I’m quite a fan of checked flannel shirts, and have wanted to make him one for a while, inspired by “The New Zealand Legend”, the Swanndri. After I had such success with his first shirt, I decided to finally get around to making him one. I can call this one a success as well, he’s worn it almost every day since I made it!

ImageI used Lladybird’s tutorial when cutting out the fabric to ensure all the stripes matched. I thought I had made sure the sleeves matched as well but I’m thinking that the flatness of the sleevehead means you can’t match? I don’t know, it didn’t work anyway. But everywhere else – that is some MATCHING, ladies and gentlemen! I would like to point out the matching stripes at

  • The front
  • Both side seams
  • Each pocket and pocket flap! That one required re-cutting
  • The sleeve placket and cuffs
  • The collar!
  • Even the damned facings match even though there’s no way you’d be able to see that.
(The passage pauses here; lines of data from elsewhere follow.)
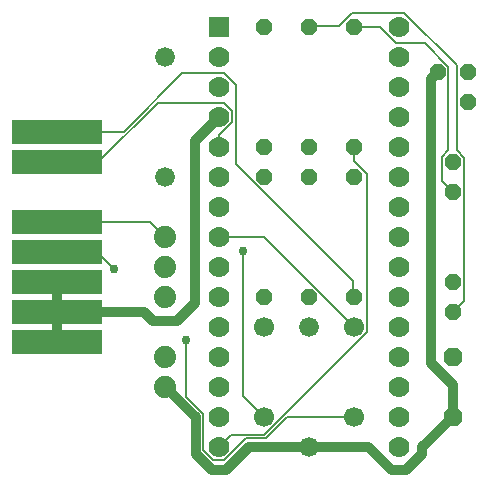
<source format=gbr>
G04 EAGLE Gerber RS-274X export*
G75*
%MOMM*%
%FSLAX34Y34*%
%LPD*%
%INBottom Copper*%
%IPPOS*%
%AMOC8*
5,1,8,0,0,1.08239X$1,22.5*%
G01*
%ADD10C,1.676400*%
%ADD11P,1.429621X8X292.500000*%
%ADD12R,1.778000X1.778000*%
%ADD13C,1.778000*%
%ADD14P,1.429621X8X112.500000*%
%ADD15R,7.620000X2.032000*%
%ADD16C,1.879600*%
%ADD17P,1.732040X8X292.500000*%
%ADD18C,1.700000*%
%ADD19C,0.152400*%
%ADD20C,0.756400*%
%ADD21C,0.812800*%


D10*
X614680Y266700D03*
X614680Y368300D03*
D11*
X774700Y266700D03*
X774700Y165100D03*
X736600Y266700D03*
X736600Y165100D03*
D12*
X660400Y393700D03*
D13*
X660400Y368300D03*
X660400Y342900D03*
X660400Y317500D03*
X660400Y292100D03*
X660400Y266700D03*
X660400Y241300D03*
X660400Y215900D03*
X660400Y190500D03*
X660400Y165100D03*
X660400Y139700D03*
X660400Y114300D03*
X660400Y88900D03*
X660400Y63500D03*
X660400Y38100D03*
X812800Y393700D03*
X812800Y368300D03*
X812800Y342900D03*
X812800Y317500D03*
X812800Y292100D03*
X812800Y266700D03*
X812800Y241300D03*
X812800Y215900D03*
X812800Y190500D03*
X812800Y165100D03*
X812800Y139700D03*
X812800Y114300D03*
X812800Y88900D03*
X812800Y63500D03*
X812800Y38100D03*
D14*
X858520Y254000D03*
X858520Y279400D03*
X774700Y292100D03*
X774700Y393700D03*
D15*
X523240Y203200D03*
X523240Y228600D03*
X523240Y177800D03*
X523240Y152400D03*
X523240Y279400D03*
X523240Y127000D03*
X523240Y304800D03*
D14*
X858520Y152400D03*
X858520Y177800D03*
X736600Y292100D03*
X736600Y393700D03*
D11*
X698500Y266700D03*
X698500Y165100D03*
D16*
X614680Y165100D03*
X614680Y190500D03*
X614680Y215900D03*
X614680Y88900D03*
X614680Y114300D03*
D17*
X858520Y114300D03*
X858520Y63500D03*
D10*
X736600Y38100D03*
X736600Y139700D03*
D14*
X871220Y330200D03*
X871220Y355600D03*
X845820Y355600D03*
X698500Y292100D03*
X698500Y393700D03*
D18*
X698500Y63500D03*
X698500Y139700D03*
X774700Y63500D03*
X774700Y139700D03*
D19*
X774192Y165354D02*
X774192Y178308D01*
X675132Y277368D01*
X675132Y344424D01*
X665226Y354330D01*
X629412Y354330D01*
X579882Y304800D01*
X523240Y304800D01*
X774192Y165354D02*
X774700Y165100D01*
X660654Y292608D02*
X660654Y301752D01*
X672084Y313182D01*
X672084Y322326D01*
X665226Y329184D01*
X608838Y329184D01*
X559308Y279654D01*
X523494Y279654D01*
X660400Y292100D02*
X660654Y292608D01*
X523494Y279654D02*
X523240Y279400D01*
X718566Y63246D02*
X774192Y63246D01*
X718566Y63246D02*
X700278Y44958D01*
X683514Y44958D01*
X665226Y26670D01*
X655320Y26670D01*
X647192Y34798D01*
X572008Y188468D02*
X557784Y202692D01*
X523494Y202692D01*
X774192Y63246D02*
X774700Y63500D01*
X523494Y202692D02*
X523240Y203200D01*
D20*
X632460Y128016D03*
X572008Y188468D03*
D19*
X647192Y65368D02*
X647192Y34798D01*
X632460Y80100D02*
X632460Y128016D01*
X632460Y80100D02*
X647192Y65368D01*
D21*
X596900Y152400D02*
X566928Y152400D01*
X604520Y144780D02*
X624840Y144780D01*
X640080Y160020D01*
X640080Y297180D01*
X596900Y152400D02*
X604520Y144780D01*
D20*
X566928Y152400D03*
D21*
X640080Y297180D02*
X660400Y317500D01*
X523494Y152400D02*
X523494Y127254D01*
X523494Y152400D02*
X523240Y152400D01*
X523494Y156210D02*
X523494Y177546D01*
X523494Y156210D02*
X523240Y152400D01*
X523494Y177546D02*
X523240Y177800D01*
X523240Y152400D02*
X566928Y152400D01*
X523494Y127254D02*
X523240Y127000D01*
D20*
X680720Y203454D03*
D19*
X680720Y81280D02*
X698500Y63500D01*
X680720Y81280D02*
X680720Y203454D01*
X698754Y215646D02*
X774700Y139700D01*
X698754Y215646D02*
X660654Y215646D01*
X660400Y215900D01*
X774954Y279654D02*
X774954Y291846D01*
X774954Y279654D02*
X785622Y268986D01*
X785622Y134874D01*
X698754Y48006D01*
X670560Y48006D01*
X660654Y38100D01*
X774954Y291846D02*
X774700Y292100D01*
X660654Y38100D02*
X660400Y38100D01*
X774954Y393192D02*
X797052Y393192D01*
X810768Y379476D01*
X835152Y379476D01*
X854964Y359664D01*
X854964Y288798D01*
X849630Y283464D01*
X849630Y262890D01*
X858520Y254000D01*
X774954Y393192D02*
X774700Y393700D01*
X762000Y393954D02*
X736854Y393954D01*
X762000Y393954D02*
X773430Y405384D01*
X817626Y405384D01*
X861822Y361188D01*
X861822Y288798D01*
X867918Y282702D01*
X867918Y161544D01*
X858774Y152400D01*
X736600Y393700D02*
X736854Y393954D01*
X858520Y152400D02*
X858774Y152400D01*
X601980Y228600D02*
X523240Y228600D01*
X601980Y228600D02*
X614680Y215900D01*
D21*
X614680Y88900D02*
X640842Y62738D01*
X640842Y32103D02*
X654403Y18542D01*
X666397Y18542D01*
X685955Y38100D02*
X736600Y38100D01*
X640842Y32103D02*
X640842Y62738D01*
X666397Y18542D02*
X685955Y38100D01*
X806803Y18542D02*
X818797Y18542D01*
X832358Y32103D01*
X787245Y38100D02*
X736600Y38100D01*
X832358Y37338D02*
X832358Y32103D01*
X806803Y18542D02*
X787245Y38100D01*
X832358Y37338D02*
X858520Y63500D01*
X858520Y90002D01*
X839851Y108671D01*
X839851Y349631D02*
X845820Y355600D01*
X839851Y349631D02*
X839851Y108671D01*
M02*

</source>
ImageOnce I get a hand sewing needle and stitch the pocket buttons on, it’ll sit flat and the stripes will line up PERFECTLY

I’m surprised I got it all so lined up, I used every last bit of fabric I had – which was only 104cm wide! Luckily I bought 3 yards*. I’ll admit the collar matching the shirt body was accidental, but it is a beautiful sight. I initially cut the yoke to match the body of the shirt but Mr. Guy thought it would be better cut on the bias, and he’s right – even if the lines matched in the middle they wouldn’t have on either side once the pleats get in the way.

* srsly I’ve decided to pretty much stop buying fabric from online – they only cut the exact measurement (and it’s usually in yards rather than metres), unlike our fabulours local sewing ships, and it’s often really narrow. Plus all the other obvious stuff like, supporting local, travel miles, not being able to feel the fabric.

ImageI made no changes to the fit since it fit perfectly in the first place, although there was something weird going on in the front (too much fabric at the center front so I chopped it off). The facing of the last version can swing open sometimes and you see the little seam there, so this time I did my trick of sewing the facing and interfacing right sides together, then turning and pressing so the seam is nice and pretty. I also, y’know, used black interfacing (unlike the white interfacing in the navy linen shirt) which helps.

I also drafted a collar stand and proper collar – when I asked, Mr. Guy said he would much prefer that to the camp-style collar, and even Zara from Off-Grid Chic said only Hawaiian shirts are allowed to not have a collar stand. For lack of a better option and following the suggestions on the Male Pattern Boldness – Men’s Shirt Sewalong, I traced off a pattern piece from an existing shirt. This worked well except I must not have had a right-angle at the “cut on fold” side. It looked a bit weird but luckily I was able to save it. Next time I might try and add a button placket rather than having a facing.

ImageThe only thing I don’t like is how the pocket flaps attach – the edge isn’t finished and because the back of the fabric is white, it looks bit odd, but not many people will see that. I guess it’s a sign of me growing up as a sewer that I care how so much about how the insides look.

ImageI love how this shirt turned out, and am quite jealous of Mr Guy – I tried it on and it’s soooo comfortable, so I’m just waiting on some muslin before I can plan my own flannel Archer shirt.

Details

Pattern: Negroni shirt by Colette Patterns

Fabric: Cotton plaid flannel from fabric.com, about $25 including shipping

Notions: Interfacing, thread (stash) and buttons, $3.70

Total: $28.70

ImageHave I convinced anyone else to try making stuff fo’ yo man? Sonja, I’m lookin’ at you. Look at that happy face.